Grevillea erythroclada, commonly called needle-leaf grevillea, is a species of flowering plant in the family Proteaceae and is endemic to northern Australia. It is a shrub or small tree with divided leaves, the ultimate lobes linear to more or less cylindrical, and clusters of cream-coloured to pale yellow flowers.

==Description==
Grevillea erythroclada is a shrub or tree that typically grows to a height of 2.5–8 m. It has divided leaves 250–520 mm long with five to thirteen primary lobes, sometimes the lobes further divided. The ultimate lobes are linear to more or less cylindrical, 100–360 mm long and 0.5–1.8 mm wide. The leaves are more or less glabrous and deeply wrinkled. The flowers are arranged in clusters with up to eight branches, each branch cylindrical and 60–180 mm long. The flowers are cream-coloured to pale yellow, the pistil 6.5–9 mm long. Flowering occurs from September to October and the fruit is a flattened elliptic follicle 19–29 mm long.

==Taxonomy==
Grevillea erythroclada was first formally described in 1918 by William Vincent Fitzgerald in Journal and Proceedings of the Royal Society of Western Australia from specimens he collected near the Upper Isdell and Hann Rivers. The specific epithet (erythroclada) means "a red young shoot".

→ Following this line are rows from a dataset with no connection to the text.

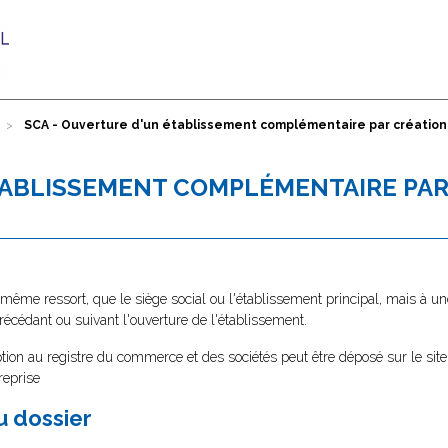
SCA - Ouverture d'un établissement complémentaire par créatio
TABLISSEMENT COMPLÉMENTAIRE PAR
 même ressort, que le siège social ou l'établissement principal, mais à un
récédant ou suivant l'ouverture de l'établissement.
tion au registre du commerce et des sociétés peut être déposé sur le site
reprise
au dossier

==Distribution and habitat==
Needle-leaf grevillea grows in open woodland, often near watercourses, in scattered locations in the Central Kimberley, Great Sandy Desert, Northern Kimberley and Victoria Bonaparte bioregions of northern Western Australia, in the north of the Northern Territory, and on Cape York Peninsula in Queensland.

==Conservation status==
Grevillea erythroclada is listed as least concern on the IUCN Red List of Threatened Species, as well as under the Territory Parks and Wildlife Conservation Act and the Queensland Government Nature Conservation Act 1992. This species is widely distributed, common and its population is assumed to be stable. There are no known major threats to this species, either current or in the near future.

It is also listed as not threatened by the Western Australian Department of Biodiversity, Conservation and Attractions.